> _OBJECTIVE_: Reproduce every line of text in the material below verbatim, leaving out the pictures.

┄┄┄┄┄┄

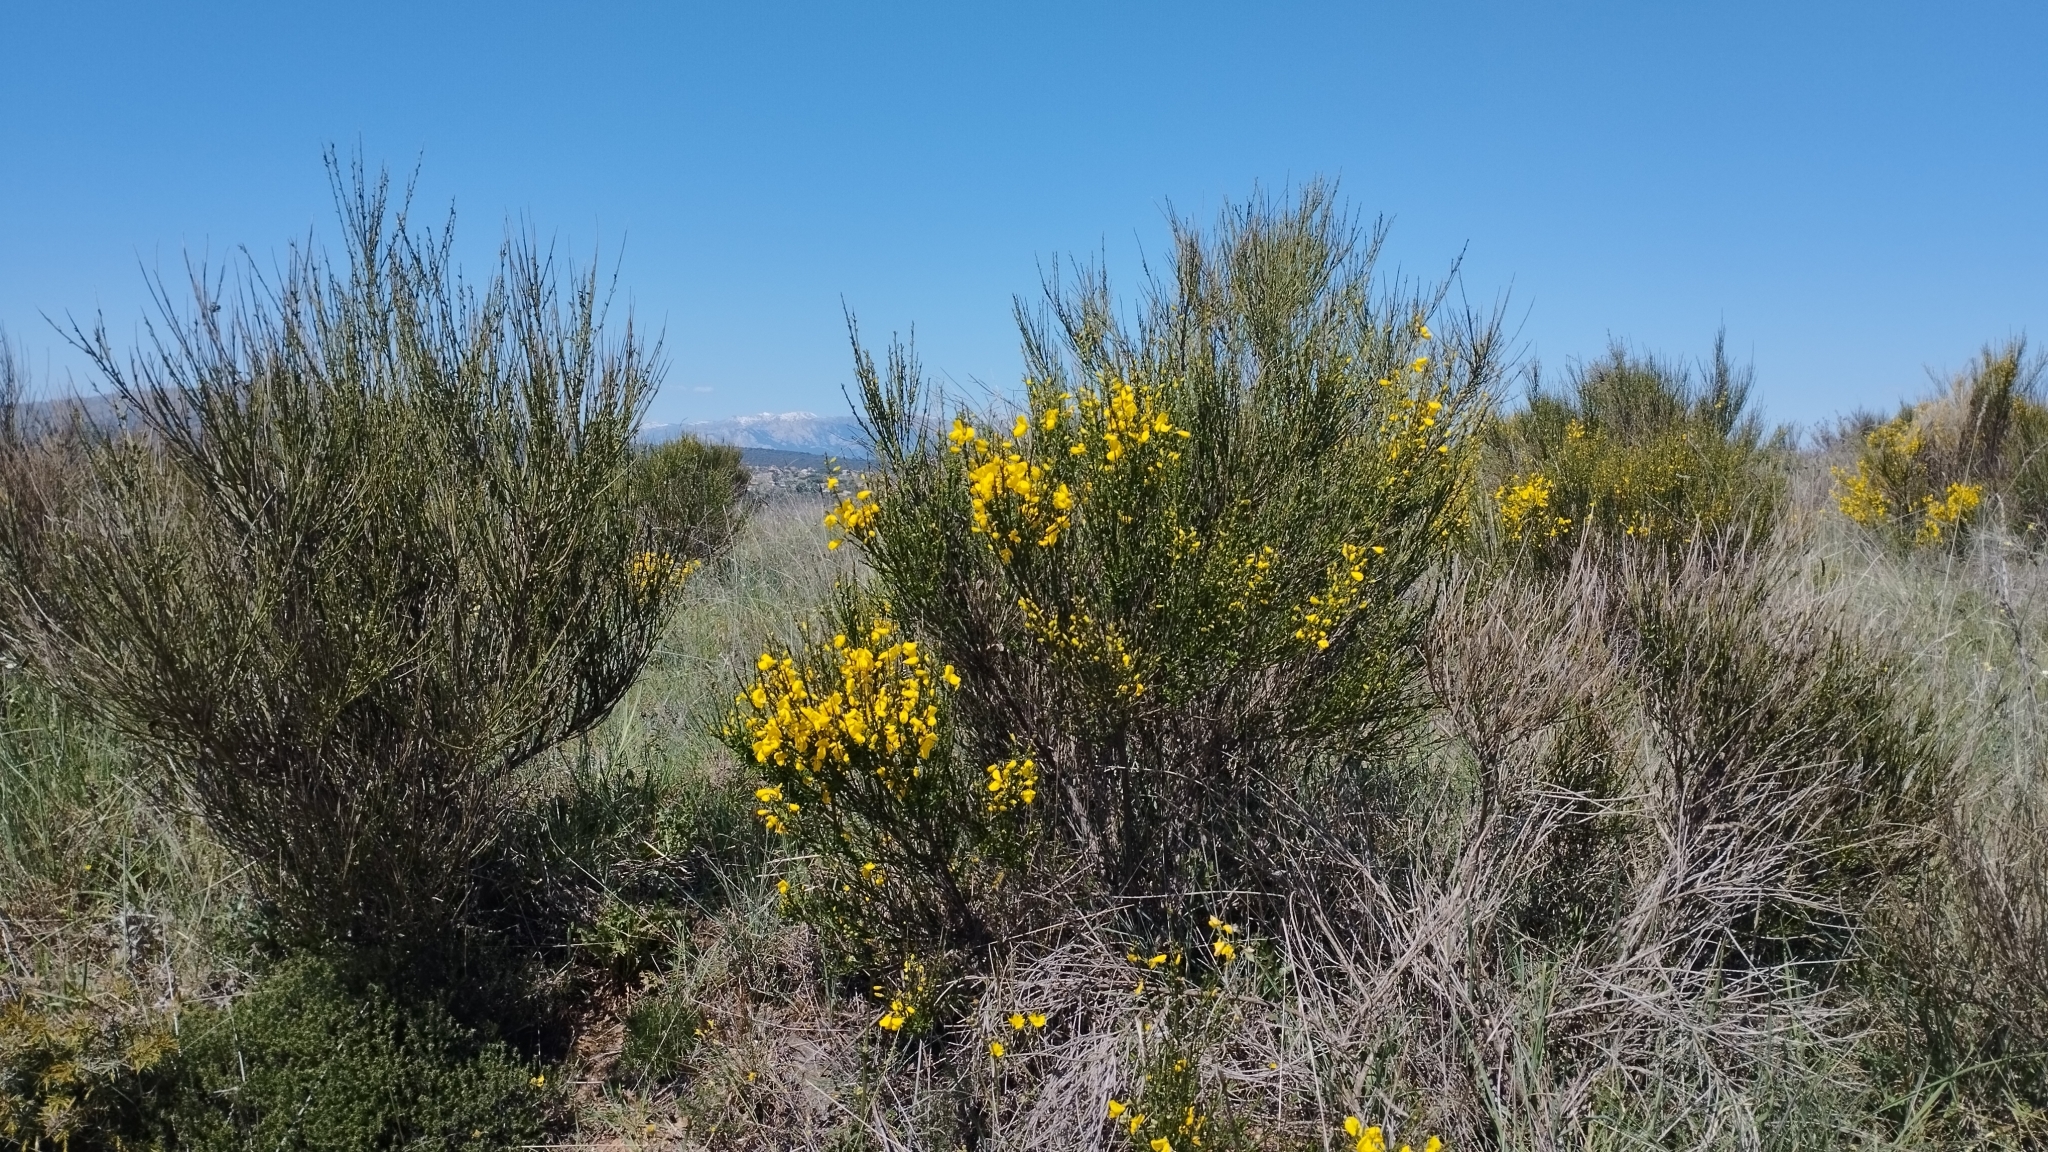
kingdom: Plantae
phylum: Tracheophyta
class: Magnoliopsida
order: Fabales
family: Fabaceae
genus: Cytisus
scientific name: Cytisus scoparius
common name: Scotch broom
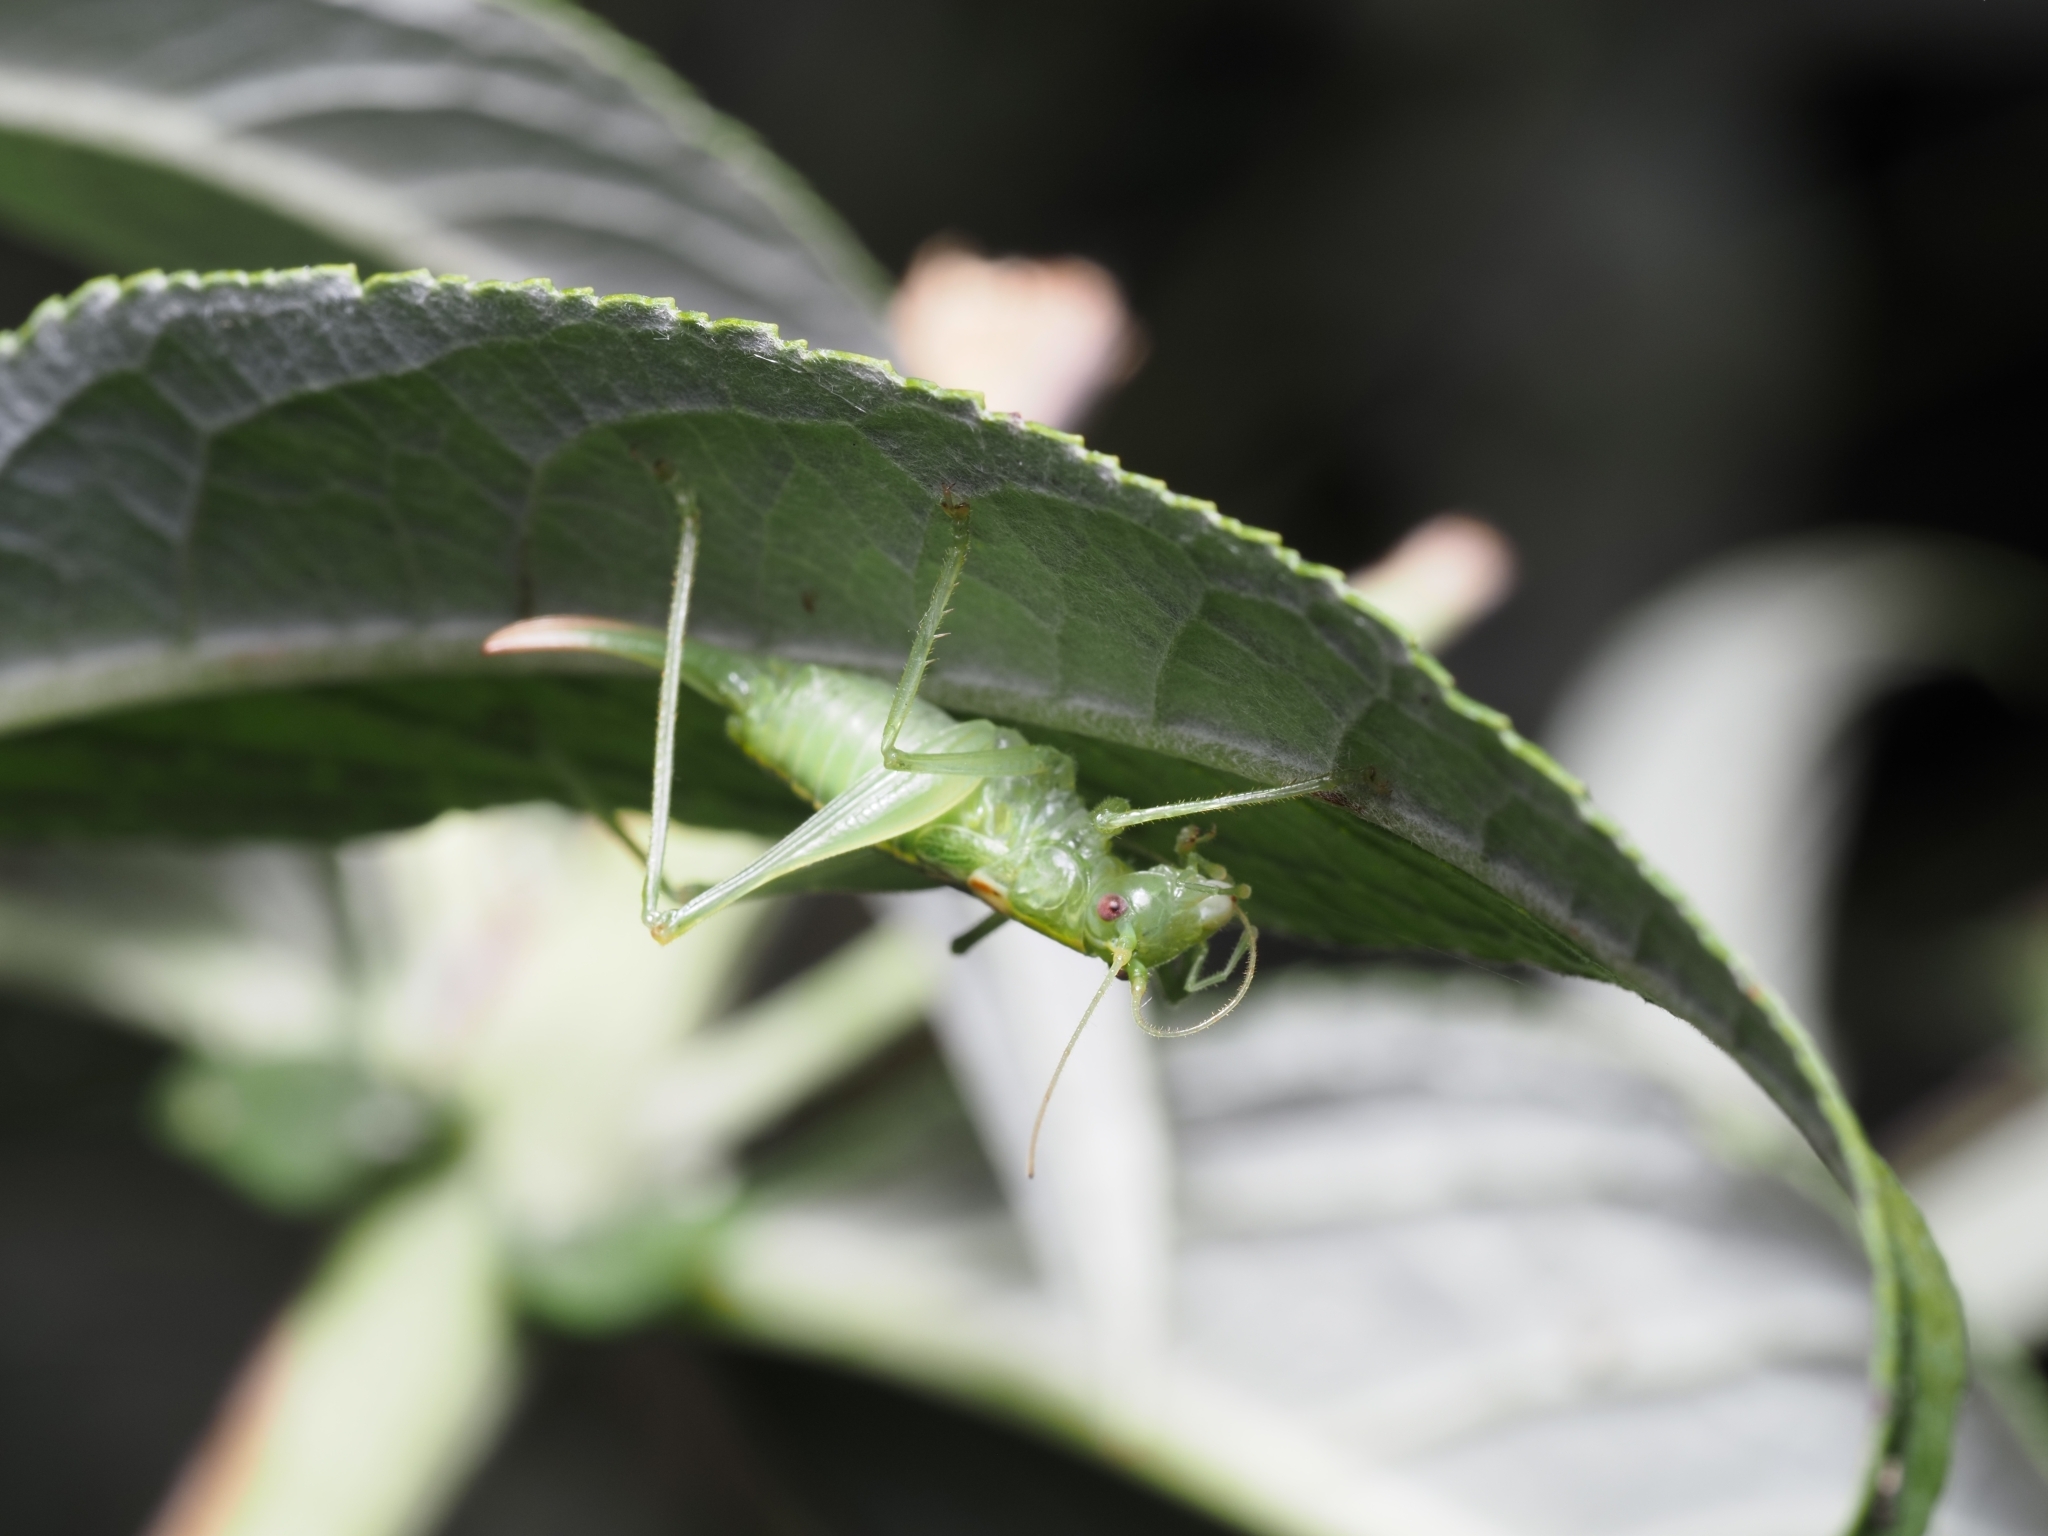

┄┄┄┄┄┄

> _EXPECTED ANSWER_:
kingdom: Plantae
phylum: Tracheophyta
class: Magnoliopsida
order: Fabales
family: Fabaceae
genus: Cytisus
scientific name: Cytisus scoparius
common name: Scotch broom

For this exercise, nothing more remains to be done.